Dataset entries:
----------

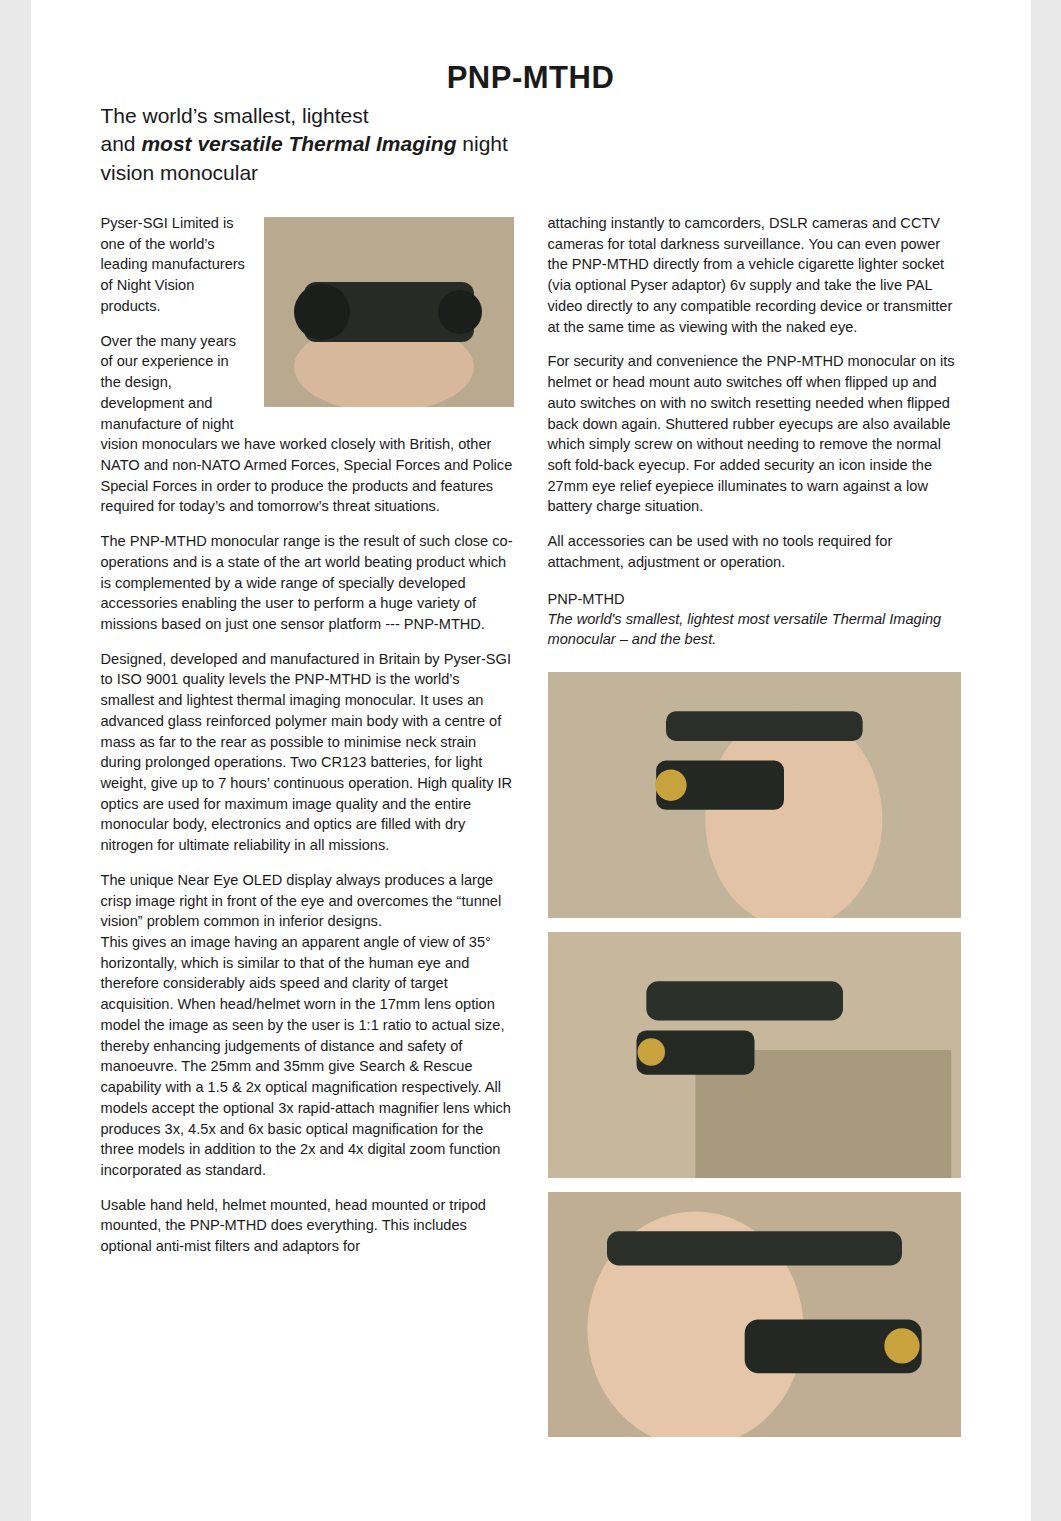PNP-MTHD
The world’s smallest, lightest
and most versatile Thermal Imaging night
vision monocular
Pyser-SGI Limited is one of the world’s leading manufacturers of Night Vision products.
Over the many years of our experience in the design, development and manufacture of night vision monoculars we have worked closely with British, other NATO and non-NATO Armed Forces, Special Forces and Police Special Forces in order to produce the products and features required for today’s and tomorrow’s threat situations.
The PNP-MTHD monocular range is the result of such close co-operations and is a state of the art world beating product which is complemented by a wide range of specially developed accessories enabling the user to perform a huge variety of missions based on just one sensor platform --- PNP-MTHD.
Designed, developed and manufactured in Britain by Pyser-SGI to ISO 9001 quality levels the PNP-MTHD is the world’s smallest and lightest thermal imaging monocular. It uses an advanced glass reinforced polymer main body with a centre of mass as far to the rear as possible to minimise neck strain during prolonged operations. Two CR123 batteries, for light weight, give up to 7 hours’ continuous operation. High quality IR optics are used for maximum image quality and the entire monocular body, electronics and optics are filled with dry nitrogen for ultimate reliability in all missions.
The unique Near Eye OLED display always produces a large crisp image right in front of the eye and overcomes the “tunnel vision” problem common in inferior designs.
This gives an image having an apparent angle of view of 35° horizontally, which is similar to that of the human eye and therefore considerably aids speed and clarity of target acquisition. When head/helmet worn in the 17mm lens option model the image as seen by the user is 1:1 ratio to actual size, thereby enhancing judgements of distance and safety of manoeuvre. The 25mm and 35mm give Search & Rescue capability with a 1.5 & 2x optical magnification respectively. All models accept the optional 3x rapid-attach magnifier lens which produces 3x, 4.5x and 6x basic optical magnification for the three models in addition to the 2x and 4x digital zoom function incorporated as standard.
Usable hand held, helmet mounted, head mounted or tripod mounted, the PNP-MTHD does everything. This includes optional anti-mist filters and adaptors for
attaching instantly to camcorders, DSLR cameras and CCTV cameras for total darkness surveillance. You can even power the PNP-MTHD directly from a vehicle cigarette lighter socket (via optional Pyser adaptor) 6v supply and take the live PAL video directly to any compatible recording device or transmitter at the same time as viewing with the naked eye.
For security and convenience the PNP-MTHD monocular on its helmet or head mount auto switches off when flipped up and auto switches on with no switch resetting needed when flipped back down again. Shuttered rubber eyecups are also available which simply screw on without needing to remove the normal soft fold-back eyecup. For added security an icon inside the 27mm eye relief eyepiece illuminates to warn against a low battery charge situation.
All accessories can be used with no tools required for attachment, adjustment or operation.
PNP-MTHD
The world's smallest, lightest most versatile Thermal Imaging monocular – and the best.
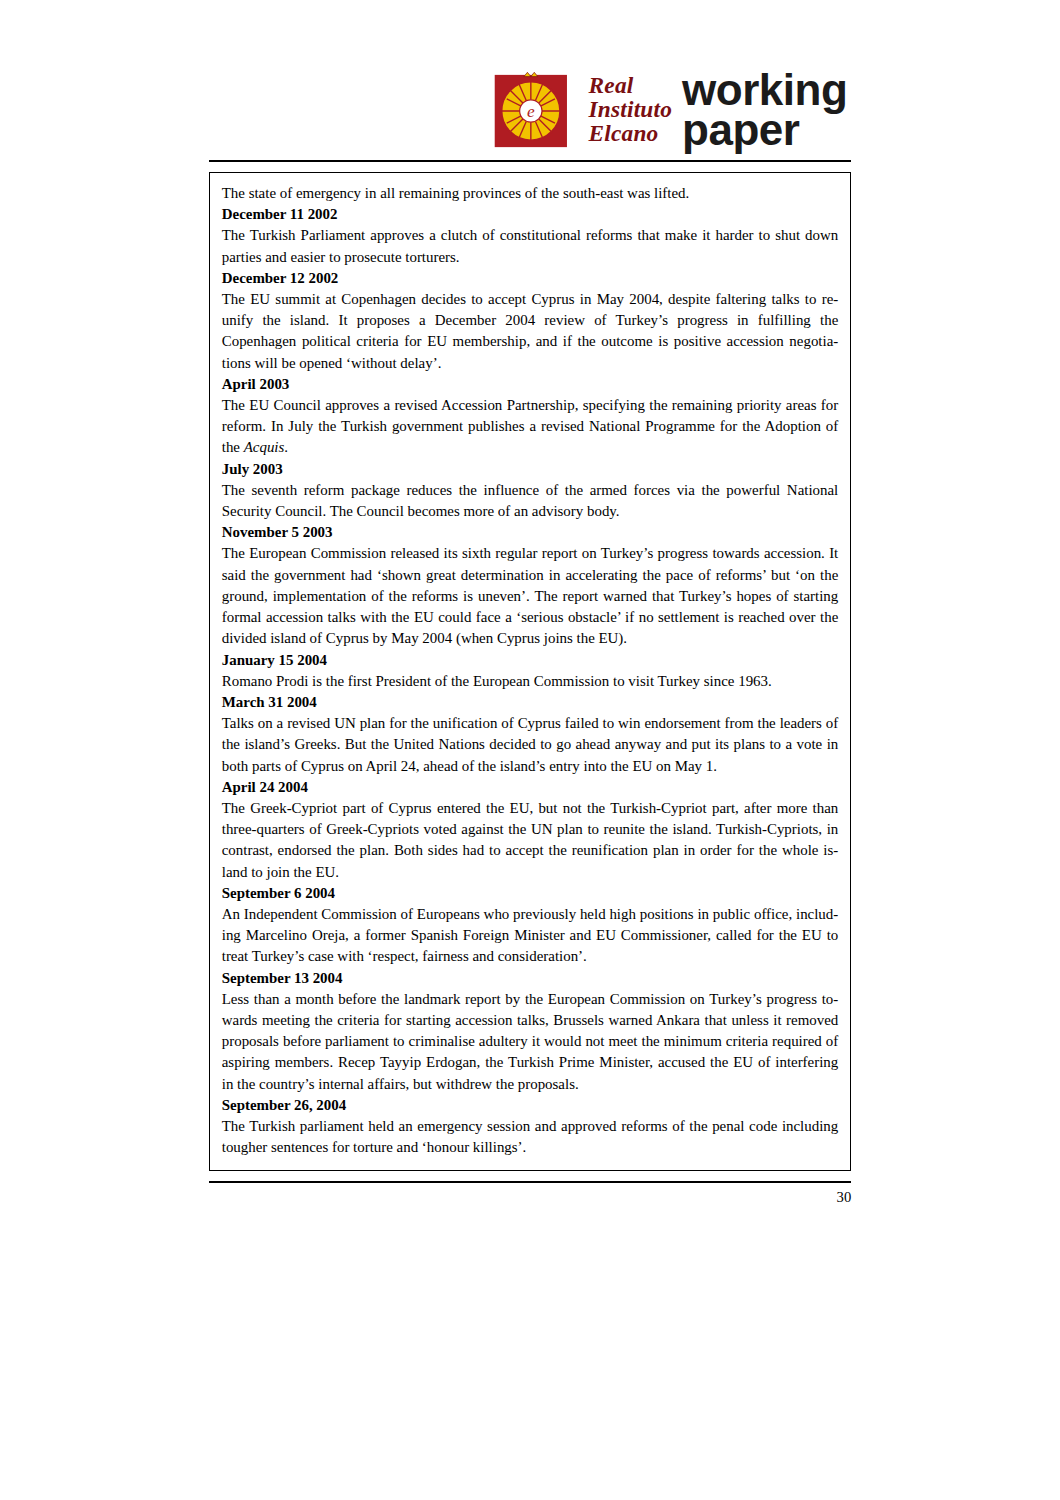e
Real Instituto Elcano
working paper
The state of emergency in all remaining provinces of the south-east was lifted.
December 11 2002
The Turkish Parliament approves a clutch of constitutional reforms that make it harder to shut down parties and easier to prosecute torturers.
December 12 2002
The EU summit at Copenhagen decides to accept Cyprus in May 2004, despite faltering talks to reunify the island. It proposes a December 2004 review of Turkey’s progress in fulfilling the Copenhagen political criteria for EU membership, and if the outcome is positive accession negotiations will be opened ‘without delay’.
April 2003
The EU Council approves a revised Accession Partnership, specifying the remaining priority areas for reform. In July the Turkish government publishes a revised National Programme for the Adoption of the Acquis.
July 2003
The seventh reform package reduces the influence of the armed forces via the powerful National Security Council. The Council becomes more of an advisory body.
November 5 2003
The European Commission released its sixth regular report on Turkey’s progress towards accession. It said the government had ‘shown great determination in accelerating the pace of reforms’ but ‘on the ground, implementation of the reforms is uneven’. The report warned that Turkey’s hopes of starting formal accession talks with the EU could face a ‘serious obstacle’ if no settlement is reached over the divided island of Cyprus by May 2004 (when Cyprus joins the EU).
January 15 2004
Romano Prodi is the first President of the European Commission to visit Turkey since 1963.
March 31 2004
Talks on a revised UN plan for the unification of Cyprus failed to win endorsement from the leaders of the island’s Greeks. But the United Nations decided to go ahead anyway and put its plans to a vote in both parts of Cyprus on April 24, ahead of the island’s entry into the EU on May 1.
April 24 2004
The Greek-Cypriot part of Cyprus entered the EU, but not the Turkish-Cypriot part, after more than three-quarters of Greek-Cypriots voted against the UN plan to reunite the island. Turkish-Cypriots, in contrast, endorsed the plan. Both sides had to accept the reunification plan in order for the whole island to join the EU.
September 6 2004
An Independent Commission of Europeans who previously held high positions in public office, including Marcelino Oreja, a former Spanish Foreign Minister and EU Commissioner, called for the EU to treat Turkey’s case with ‘respect, fairness and consideration’.
September 13 2004
Less than a month before the landmark report by the European Commission on Turkey’s progress towards meeting the criteria for starting accession talks, Brussels warned Ankara that unless it removed proposals before parliament to criminalise adultery it would not meet the minimum criteria required of aspiring members. Recep Tayyip Erdogan, the Turkish Prime Minister, accused the EU of interfering in the country’s internal affairs, but withdrew the proposals.
September 26, 2004
The Turkish parliament held an emergency session and approved reforms of the penal code including tougher sentences for torture and ‘honour killings’.
30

----------

(TASK DESCRIPTION) Say again, word for word, the lines beginning at the top of the data and ending with the line that has "Over the many". Skip the pictures.

(SOLUTION)
PNP-MTHD
The world’s smallest, lightest
and most versatile Thermal Imaging night
vision monocular
Pyser-SGI Limited is one of the world’s leading manufacturers of Night Vision products.
Over the many years of our experience in the design, development and manufacture of night vision monoculars we have worked closely with British, other NATO and non-NATO Armed Forces, Special Forces and Police Special Forces in order to produce the products and features required for today’s and tomorrow’s threat situations.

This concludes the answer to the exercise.